Pihak gereja melalui kuasa hukumnya, Hendra Kusuma, yang juga Ketua Aliansi Advokasi Kebebasan Beragama dan Berkeyakinan (AKKBB) Kaltim, meminta pihak yang menuding agar menyertakan bukti atas klaim tersebut. Hal ini ia sampaikan dalam konferensi pers di P’rana Cafe, Jalan Tekukur, Rabu (9/7/2025).
“Nah, ketika ada persoalan mereka bilang ini ada pemalsuan apa, kita persilahkan mereka untuk melaporkan itu. Karena bagi kami, kami tidak punya kewajiban untuk membuktikan bahwa kami ini melakukan sesuai prosedur,” ujarnya kepada media ini.
“Silahkan, karena mereka yang mengatakan bahwa kami melakukan ada perbuatan-perbuatan yang tidak etis, terus ada kecatatan prosedural, ya silahkan dibuktikan,” lanjutnya.
Hendra menyebut bahwa proses pendirian Gereja Toraja telah mengikuti ketentuan yang diatur dalam Surat Keputusan Bersama (SKB) 2 Menteri, yakni Peraturan Bersama Menteri Agama dan Menteri Dalam Negeri Nomor 9 dan 8 Tahun 2006. Ia menegaskan bahwa pihaknya telah mengantongi rekomendasi dari Forum Kerukunan Umat Beragama (FKUB) dan pemerintah setempat.

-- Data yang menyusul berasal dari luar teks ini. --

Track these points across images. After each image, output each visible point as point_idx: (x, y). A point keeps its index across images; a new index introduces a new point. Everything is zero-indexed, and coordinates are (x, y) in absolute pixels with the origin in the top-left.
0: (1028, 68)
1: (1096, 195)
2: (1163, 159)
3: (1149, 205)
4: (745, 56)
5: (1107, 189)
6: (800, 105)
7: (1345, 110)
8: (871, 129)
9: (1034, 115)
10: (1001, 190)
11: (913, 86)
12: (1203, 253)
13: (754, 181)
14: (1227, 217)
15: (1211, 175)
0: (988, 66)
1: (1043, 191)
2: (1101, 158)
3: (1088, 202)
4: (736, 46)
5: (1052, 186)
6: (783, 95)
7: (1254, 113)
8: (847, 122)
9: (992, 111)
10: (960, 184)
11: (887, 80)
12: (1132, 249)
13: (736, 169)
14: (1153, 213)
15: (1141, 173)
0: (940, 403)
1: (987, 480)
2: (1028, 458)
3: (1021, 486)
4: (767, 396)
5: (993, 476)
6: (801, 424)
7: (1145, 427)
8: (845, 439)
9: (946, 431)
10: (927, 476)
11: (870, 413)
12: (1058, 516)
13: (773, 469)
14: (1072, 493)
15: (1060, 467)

Menurutnya, sebanyak 105 tandatangan warga telah terkumpul sebagai bentuk dukungan. Angka ini dinilai telah memenuhi syarat pendirian rumah ibadah berdasarkan ketentuan 60 pendukung dan 90 pengguna.

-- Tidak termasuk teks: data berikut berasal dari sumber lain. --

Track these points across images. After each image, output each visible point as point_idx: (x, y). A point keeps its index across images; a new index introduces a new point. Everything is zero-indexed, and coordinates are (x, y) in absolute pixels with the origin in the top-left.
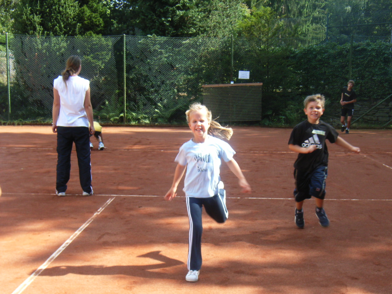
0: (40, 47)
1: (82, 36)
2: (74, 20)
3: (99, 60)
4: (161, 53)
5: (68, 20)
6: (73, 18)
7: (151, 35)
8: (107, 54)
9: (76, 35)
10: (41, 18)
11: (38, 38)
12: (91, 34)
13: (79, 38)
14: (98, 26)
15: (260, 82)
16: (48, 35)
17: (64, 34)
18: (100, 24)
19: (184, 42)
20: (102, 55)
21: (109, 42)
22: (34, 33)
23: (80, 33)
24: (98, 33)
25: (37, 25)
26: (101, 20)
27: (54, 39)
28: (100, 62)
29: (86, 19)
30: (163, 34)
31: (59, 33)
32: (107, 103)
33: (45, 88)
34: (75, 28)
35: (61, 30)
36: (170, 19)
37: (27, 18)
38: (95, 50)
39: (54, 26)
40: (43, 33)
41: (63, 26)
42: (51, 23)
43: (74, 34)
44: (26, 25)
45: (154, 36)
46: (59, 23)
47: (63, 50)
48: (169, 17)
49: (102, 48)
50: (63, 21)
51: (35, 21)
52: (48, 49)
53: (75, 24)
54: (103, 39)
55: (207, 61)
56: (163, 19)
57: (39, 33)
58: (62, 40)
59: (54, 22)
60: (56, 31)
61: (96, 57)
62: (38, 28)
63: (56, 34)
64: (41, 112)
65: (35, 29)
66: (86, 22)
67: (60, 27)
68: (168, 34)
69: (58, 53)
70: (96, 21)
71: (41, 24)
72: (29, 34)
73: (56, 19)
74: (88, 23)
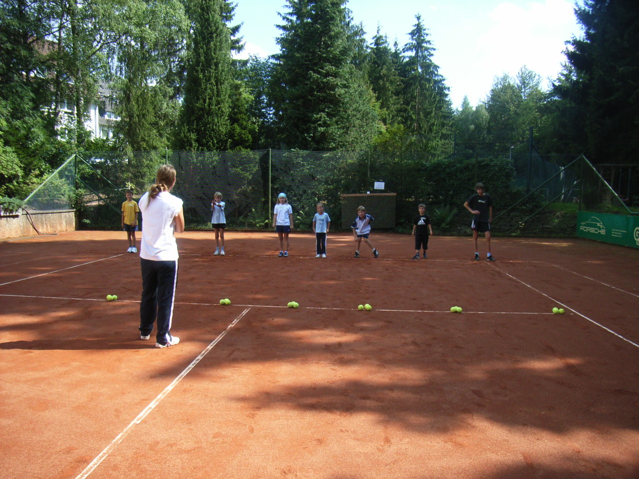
0: (195, 160)
1: (232, 150)
2: (226, 136)
3: (247, 172)
4: (303, 165)
5: (220, 136)
6: (225, 135)
7: (295, 149)
8: (255, 166)
9: (227, 149)
10: (196, 135)
11: (194, 153)
12: (240, 148)
13: (230, 152)
14: (247, 141)
15: (394, 192)
16: (202, 150)
17: (217, 149)
18: (249, 140)
19: (325, 155)
20: (250, 167)
21: (256, 155)
22: (190, 148)
23: (231, 148)
24: (246, 148)
25: (193, 142)
26: (250, 136)
27: (207, 154)
28: (248, 174)
29: (236, 135)
30: (306, 149)
31: (212, 148)
32: (253, 210)
33: (198, 197)
34: (227, 143)
35: (214, 146)
36: (312, 135)
37: (185, 135)
38: (244, 163)
39: (208, 142)
40: (198, 149)
41: (215, 142)
42: (205, 140)
43: (225, 149)
44: (184, 141)
45: (297, 150)
46: (212, 139)
47: (215, 163)
48: (311, 133)
49: (250, 161)
50: (216, 137)
51: (191, 138)
52: (202, 162)
53: (227, 141)
54: (251, 153)
55: (347, 172)
56: (306, 135)
57: (195, 148)
58: (215, 155)
59: (208, 138)
60: (209, 146)
61: (244, 169)
62: (194, 145)
63: (209, 149)
64: (195, 219)
65: (191, 145)
66: (236, 138)
67: (213, 143)
68: (310, 148)
69: (210, 166)
70: (245, 137)
71: (197, 141)
72: (186, 149)
73: (210, 136)
74: (238, 139)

Namun, pasca penyerahan berkas, 20 warga disebut-sebut menarik kembali dukungan mereka.
“Walaupun saya tidak pastikan, tetapi ada indikasi menurut laporan, ada beberapa warga yang diintimidasi oleh RT dengan berbagai cara, yang akhirnya menurut cerita, mereka juga ada 20 yang menarik dukungan,” beber Hendra.
Ia menambahkan, pihaknya telah meminta agar data 20 warga tersebut dikeluarkan dari berkas, namun belum ditindaklanjuti. Di sisi lain, Hendra juga menyesalkan adanya narasi yang menyebut bahwa pembangunan gereja tidak mendesak karena jumlah warga Nasrani yang sedikit.
“Kalau kita bicara mayoritas dan minoritas ini lebih subjektif sebenarnya. Jadi kembali lagi, kita ini berdiri, gereja berdiri, dibangun. Itu semua punya aturan, kalau ada hal-hal yang tidak sesuai aturan, monggo proses secara hukum. Jangan membuat apa namanya statement-statement yang tidak punya aturan,” tegasnya.
Hendra berharap, semua pihak dapat menjaga objektivitas dalam menyikapi polemik tersebut agar tidak membentuk persepsi negatif terhadap gereja. Ia menegaskan bahwa pihaknya siap jika permasalahan ini dibawa ke jalur hukum.
“Jadi kalau ada upaya-upaya hukum jangan setengah-setengah. Supaya kita juga menyikapinya nanti gak tanggung-tanggung. Jadi kalau hukum sudah dikedepankan, tentu hal-hal yang sifatnya jelas itu harus disampaikan juga,” pungkasnya.